Find the lines below that include the word "center" and state how many there are, adding nothing.

→ Given data:

***

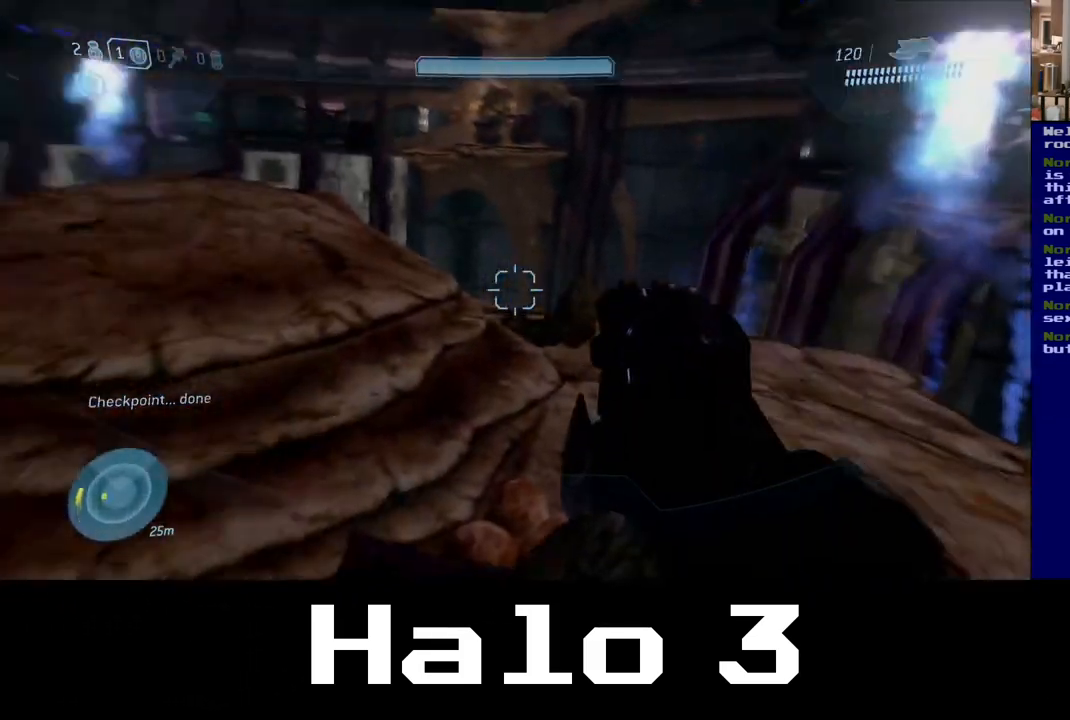
{"dt_ms": 500, "buttons": [], "left_stick": "center", "right_stick": "center", "events": [[83, "right_stick", "up-left"], [250, "right_stick", "center"]]}
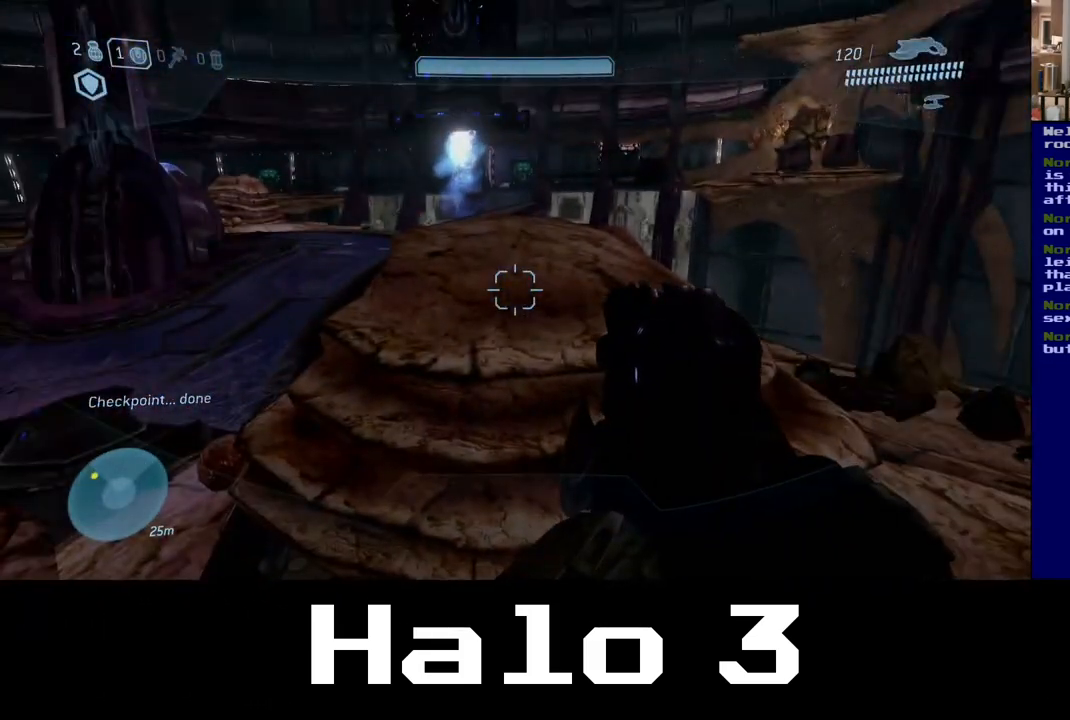
{"dt_ms": 500, "buttons": [], "left_stick": "up-left", "right_stick": "center", "events": [[33, "left_stick", "up-right"], [117, "right_stick", "left"], [167, "left_stick", "up"], [317, "left_stick", "up-left"], [383, "right_stick", "center"]]}
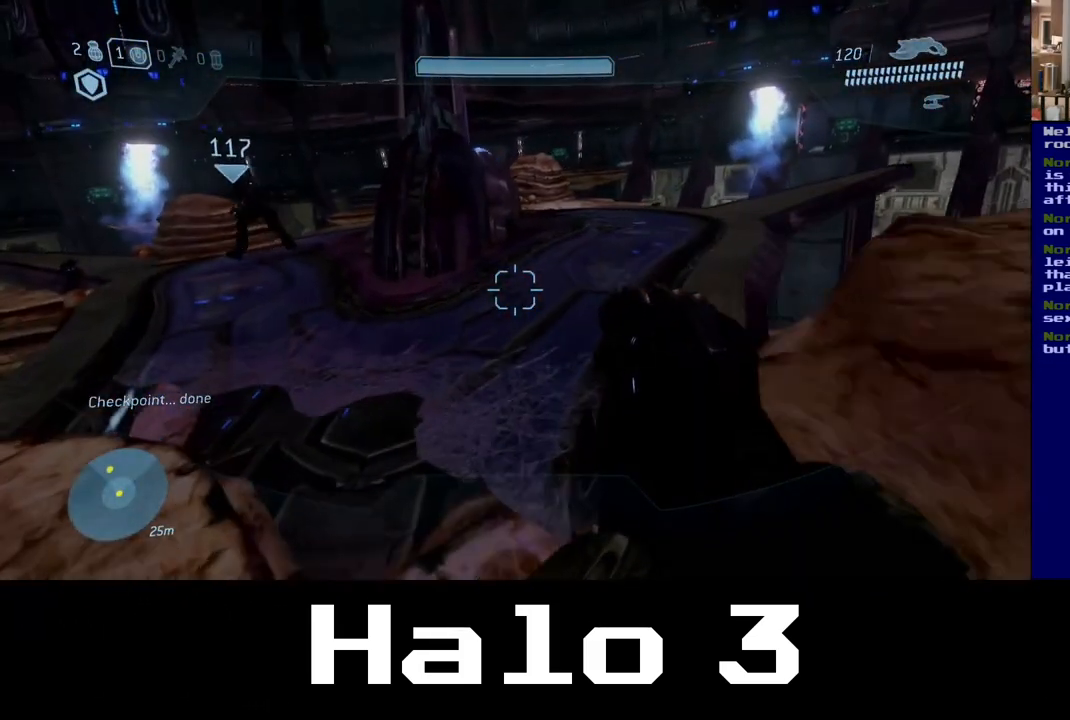
{"dt_ms": 500, "buttons": [], "left_stick": "up", "right_stick": "right", "events": [[283, "left_stick", "up"], [350, "right_stick", "right"]]}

***

→ Exercise answer: 2